As far as any ascendant was concerned, he was dead. With that completed, Myzalik turned to Valicin and unfroze her. She jerked forward, then blinked and looked around. “What did you do?” she asked quietly. “Killed him?”

“Yes. He fought to the end to give you time to run. Obviously, he was not successful. So now I’ll offer you the same choice. Surrender, or perish.”

“What does surrender mean to you?”

“Servitude. But life. It’s really no different than your current life. You’ll just be trading one master for another. Of course, I’ll have to be a bit stricter than your old one, if only to ensure your new loyalties don’t waver.”

Valicin looked around again, like she expected Ferro to pop up any moment and tell her that it was all a joke. When he didn’t, her shoulders sloped down and she nodded. “I will serve.”

“I knew you were more sensible than that stodgy old man. Come then, I have much work to do on you, and you have many, many secrets to whisper into my ear.”
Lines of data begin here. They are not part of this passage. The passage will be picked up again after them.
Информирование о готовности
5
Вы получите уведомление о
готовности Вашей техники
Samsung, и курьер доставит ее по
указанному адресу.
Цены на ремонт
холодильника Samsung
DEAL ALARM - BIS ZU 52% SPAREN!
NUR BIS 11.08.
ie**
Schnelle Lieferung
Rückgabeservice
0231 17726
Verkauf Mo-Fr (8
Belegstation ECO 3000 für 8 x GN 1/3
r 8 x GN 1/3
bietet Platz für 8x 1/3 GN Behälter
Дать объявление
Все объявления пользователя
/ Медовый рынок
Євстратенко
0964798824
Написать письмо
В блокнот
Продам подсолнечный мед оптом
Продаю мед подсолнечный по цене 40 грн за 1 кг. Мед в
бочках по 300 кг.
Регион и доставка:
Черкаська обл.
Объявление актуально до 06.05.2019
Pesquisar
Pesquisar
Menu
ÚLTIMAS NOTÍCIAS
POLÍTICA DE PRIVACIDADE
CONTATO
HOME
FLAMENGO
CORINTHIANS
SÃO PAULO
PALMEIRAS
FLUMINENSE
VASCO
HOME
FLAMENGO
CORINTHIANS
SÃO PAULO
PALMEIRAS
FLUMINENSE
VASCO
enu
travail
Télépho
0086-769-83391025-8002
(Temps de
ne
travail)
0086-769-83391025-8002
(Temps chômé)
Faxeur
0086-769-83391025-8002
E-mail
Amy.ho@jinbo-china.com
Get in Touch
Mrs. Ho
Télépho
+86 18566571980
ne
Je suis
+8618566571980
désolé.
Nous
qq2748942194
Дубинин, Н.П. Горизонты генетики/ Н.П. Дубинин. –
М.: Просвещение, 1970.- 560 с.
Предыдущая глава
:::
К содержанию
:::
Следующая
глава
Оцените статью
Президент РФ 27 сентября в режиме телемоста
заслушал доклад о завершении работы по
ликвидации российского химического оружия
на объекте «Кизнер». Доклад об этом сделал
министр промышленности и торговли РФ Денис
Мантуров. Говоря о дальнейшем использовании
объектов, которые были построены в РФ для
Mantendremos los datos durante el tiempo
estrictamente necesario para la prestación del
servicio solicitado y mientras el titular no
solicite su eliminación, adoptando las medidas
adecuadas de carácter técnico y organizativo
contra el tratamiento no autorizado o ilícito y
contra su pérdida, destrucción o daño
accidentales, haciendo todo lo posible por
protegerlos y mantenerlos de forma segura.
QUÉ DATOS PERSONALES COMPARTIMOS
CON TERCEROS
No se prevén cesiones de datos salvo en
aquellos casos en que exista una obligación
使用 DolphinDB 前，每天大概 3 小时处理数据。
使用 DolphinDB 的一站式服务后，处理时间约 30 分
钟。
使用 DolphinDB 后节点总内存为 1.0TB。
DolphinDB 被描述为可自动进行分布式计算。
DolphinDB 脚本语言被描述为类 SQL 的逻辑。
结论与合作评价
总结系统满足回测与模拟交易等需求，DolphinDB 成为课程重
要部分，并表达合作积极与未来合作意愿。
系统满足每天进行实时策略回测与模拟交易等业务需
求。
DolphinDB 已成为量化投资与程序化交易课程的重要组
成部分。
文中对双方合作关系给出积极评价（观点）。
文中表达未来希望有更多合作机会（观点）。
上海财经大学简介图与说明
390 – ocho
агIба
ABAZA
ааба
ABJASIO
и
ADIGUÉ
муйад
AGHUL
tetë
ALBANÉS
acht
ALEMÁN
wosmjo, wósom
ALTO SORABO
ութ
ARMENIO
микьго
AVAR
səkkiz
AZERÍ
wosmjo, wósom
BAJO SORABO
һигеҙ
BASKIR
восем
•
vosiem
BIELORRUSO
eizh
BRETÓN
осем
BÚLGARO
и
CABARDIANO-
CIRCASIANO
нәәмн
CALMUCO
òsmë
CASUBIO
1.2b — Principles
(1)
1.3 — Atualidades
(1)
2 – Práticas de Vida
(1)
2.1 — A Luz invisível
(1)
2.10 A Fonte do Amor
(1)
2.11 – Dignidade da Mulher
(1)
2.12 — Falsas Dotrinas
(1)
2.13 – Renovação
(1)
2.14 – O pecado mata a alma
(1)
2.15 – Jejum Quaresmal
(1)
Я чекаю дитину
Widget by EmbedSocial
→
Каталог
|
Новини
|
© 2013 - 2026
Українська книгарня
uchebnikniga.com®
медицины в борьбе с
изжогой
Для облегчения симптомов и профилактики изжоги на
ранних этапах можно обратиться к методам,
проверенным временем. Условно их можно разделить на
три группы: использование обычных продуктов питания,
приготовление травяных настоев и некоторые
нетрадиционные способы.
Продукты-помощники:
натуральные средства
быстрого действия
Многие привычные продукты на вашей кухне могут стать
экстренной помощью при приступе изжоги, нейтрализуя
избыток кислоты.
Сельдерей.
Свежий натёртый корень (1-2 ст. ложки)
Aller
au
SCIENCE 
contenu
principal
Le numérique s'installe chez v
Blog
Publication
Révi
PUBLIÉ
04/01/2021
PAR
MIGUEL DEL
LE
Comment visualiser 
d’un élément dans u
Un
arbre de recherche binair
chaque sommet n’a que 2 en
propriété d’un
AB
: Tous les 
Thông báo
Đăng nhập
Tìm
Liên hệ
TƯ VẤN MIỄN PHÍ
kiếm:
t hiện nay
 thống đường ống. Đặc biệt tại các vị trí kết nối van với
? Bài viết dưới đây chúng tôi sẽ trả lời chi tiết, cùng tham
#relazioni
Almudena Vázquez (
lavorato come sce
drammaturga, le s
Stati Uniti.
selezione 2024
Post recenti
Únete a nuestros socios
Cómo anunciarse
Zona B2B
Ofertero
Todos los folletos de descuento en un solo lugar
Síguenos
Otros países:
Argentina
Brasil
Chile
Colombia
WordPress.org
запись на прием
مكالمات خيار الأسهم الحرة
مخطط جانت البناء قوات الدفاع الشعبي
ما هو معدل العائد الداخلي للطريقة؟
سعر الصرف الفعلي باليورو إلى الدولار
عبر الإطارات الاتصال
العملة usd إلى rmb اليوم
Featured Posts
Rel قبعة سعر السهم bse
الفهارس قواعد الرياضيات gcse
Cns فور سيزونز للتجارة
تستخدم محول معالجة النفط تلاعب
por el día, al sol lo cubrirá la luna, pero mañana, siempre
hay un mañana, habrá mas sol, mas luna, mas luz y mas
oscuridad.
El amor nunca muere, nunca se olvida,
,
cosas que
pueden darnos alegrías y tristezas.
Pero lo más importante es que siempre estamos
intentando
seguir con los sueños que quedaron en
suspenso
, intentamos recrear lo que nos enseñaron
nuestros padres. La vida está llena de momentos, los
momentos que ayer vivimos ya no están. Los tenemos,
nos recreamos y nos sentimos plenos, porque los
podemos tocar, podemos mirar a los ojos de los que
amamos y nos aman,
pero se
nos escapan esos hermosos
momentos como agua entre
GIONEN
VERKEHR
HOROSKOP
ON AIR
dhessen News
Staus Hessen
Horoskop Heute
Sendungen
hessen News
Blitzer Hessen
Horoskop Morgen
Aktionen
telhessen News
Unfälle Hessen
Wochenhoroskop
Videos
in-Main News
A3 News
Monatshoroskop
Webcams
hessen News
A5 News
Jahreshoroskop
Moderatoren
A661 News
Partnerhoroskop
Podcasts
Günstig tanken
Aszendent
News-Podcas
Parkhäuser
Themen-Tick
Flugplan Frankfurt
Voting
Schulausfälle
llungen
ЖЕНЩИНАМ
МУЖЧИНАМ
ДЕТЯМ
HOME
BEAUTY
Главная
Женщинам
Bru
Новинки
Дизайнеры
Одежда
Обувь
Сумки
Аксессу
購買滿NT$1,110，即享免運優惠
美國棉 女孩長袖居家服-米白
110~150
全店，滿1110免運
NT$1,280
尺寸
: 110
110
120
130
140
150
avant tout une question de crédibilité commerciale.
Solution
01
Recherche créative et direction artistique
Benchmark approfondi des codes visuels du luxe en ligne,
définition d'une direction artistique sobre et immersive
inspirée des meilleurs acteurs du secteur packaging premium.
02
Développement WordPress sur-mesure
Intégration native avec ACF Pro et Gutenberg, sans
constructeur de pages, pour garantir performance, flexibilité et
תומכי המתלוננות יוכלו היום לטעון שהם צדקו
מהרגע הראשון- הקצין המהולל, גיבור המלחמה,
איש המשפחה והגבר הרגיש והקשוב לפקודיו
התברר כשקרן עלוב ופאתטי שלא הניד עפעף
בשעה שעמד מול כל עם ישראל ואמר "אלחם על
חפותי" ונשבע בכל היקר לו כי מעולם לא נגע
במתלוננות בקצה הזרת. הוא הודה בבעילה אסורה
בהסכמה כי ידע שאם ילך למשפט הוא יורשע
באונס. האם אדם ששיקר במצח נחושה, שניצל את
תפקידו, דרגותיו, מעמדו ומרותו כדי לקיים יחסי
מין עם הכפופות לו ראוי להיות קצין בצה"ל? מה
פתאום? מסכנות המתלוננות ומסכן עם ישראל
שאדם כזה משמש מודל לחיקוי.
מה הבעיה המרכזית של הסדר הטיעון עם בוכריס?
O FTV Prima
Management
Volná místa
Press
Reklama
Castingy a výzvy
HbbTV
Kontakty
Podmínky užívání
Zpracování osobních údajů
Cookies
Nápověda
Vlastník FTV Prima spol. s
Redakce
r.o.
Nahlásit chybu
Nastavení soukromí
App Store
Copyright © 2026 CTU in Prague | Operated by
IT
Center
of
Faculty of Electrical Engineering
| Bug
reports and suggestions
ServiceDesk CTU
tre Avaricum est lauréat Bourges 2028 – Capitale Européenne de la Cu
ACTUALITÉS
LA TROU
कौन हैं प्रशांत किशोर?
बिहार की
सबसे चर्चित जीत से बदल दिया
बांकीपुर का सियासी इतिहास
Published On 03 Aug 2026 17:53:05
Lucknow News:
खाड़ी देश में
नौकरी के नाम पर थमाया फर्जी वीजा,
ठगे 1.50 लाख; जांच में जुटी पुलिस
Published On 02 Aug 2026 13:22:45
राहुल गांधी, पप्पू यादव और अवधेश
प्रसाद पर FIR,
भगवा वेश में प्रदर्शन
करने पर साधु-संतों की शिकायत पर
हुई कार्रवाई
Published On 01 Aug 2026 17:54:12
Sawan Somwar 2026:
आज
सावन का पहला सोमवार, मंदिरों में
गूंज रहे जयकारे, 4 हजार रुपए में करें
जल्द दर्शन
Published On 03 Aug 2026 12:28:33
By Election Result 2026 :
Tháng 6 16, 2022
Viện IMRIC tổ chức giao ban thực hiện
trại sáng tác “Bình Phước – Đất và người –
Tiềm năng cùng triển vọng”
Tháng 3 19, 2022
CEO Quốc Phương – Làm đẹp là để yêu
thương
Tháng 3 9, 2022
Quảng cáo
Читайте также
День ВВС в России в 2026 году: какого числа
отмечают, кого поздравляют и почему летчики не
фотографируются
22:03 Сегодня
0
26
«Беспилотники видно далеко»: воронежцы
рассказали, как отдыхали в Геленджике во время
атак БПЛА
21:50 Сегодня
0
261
The two of them disappeared, and Nym held his breath. He was almost expecting Myzalik to come back, to laugh at the foolish little ascendant who thought to hide from a god. But nothing happened. Myzalik didn’t return. Eventually, Nym ran out of arcana for the scrying ward, and he was left alone in his invisible box.

He spent a long time just thinking about what he’d witnessed. Two ascendants had been sent to hunt him down, but had been intercepted. One had been killed, the other subverted. That could theoretically mean that no one knew where he was now, that no one was following his trail. Just to be safe, he would need to relocate again, as soon as he was sure it was safe to do so. He didn’t plan on setting one foot outside the box until he knew Myzalik hadn’t left any sort of trap behind.

But then, when he ran out of other things to think about and plans to make, his mind turned back to the immortal killing spell. If he discounted the framework, which was clearly beyond his ability to mimic, everything else had been simple sixth layer arcana. The spell forms were eerily familiar. He could learn to weave those together. With enough practice, he could cast that spell too.

That then was the reason that nobody ever saw Myzalik do it. There were probably dozens of ascendants who could duplicate that spell with practically no effort, if only they knew how. He had to kill anyone who saw it, or else he was risking his greatest weapon getting into the hands of his enemies.

That was valuable knowledge. If Nym could figure out how to leverage that, he might just have a way out of this mess once and for all. He would need to keep it quiet though. If anyone learned that he had the god killer spell, he’d be the next target, and he wasn’t nearly as well defended as Myzalik. It would be easy for someone to capture him and take the spell from his mind.

Secrecy was the key. Secrecy, and opportunity. He just needed to be patient. As soon as he figured out how to put the puzzle together, all he would need was the right set of circumstances.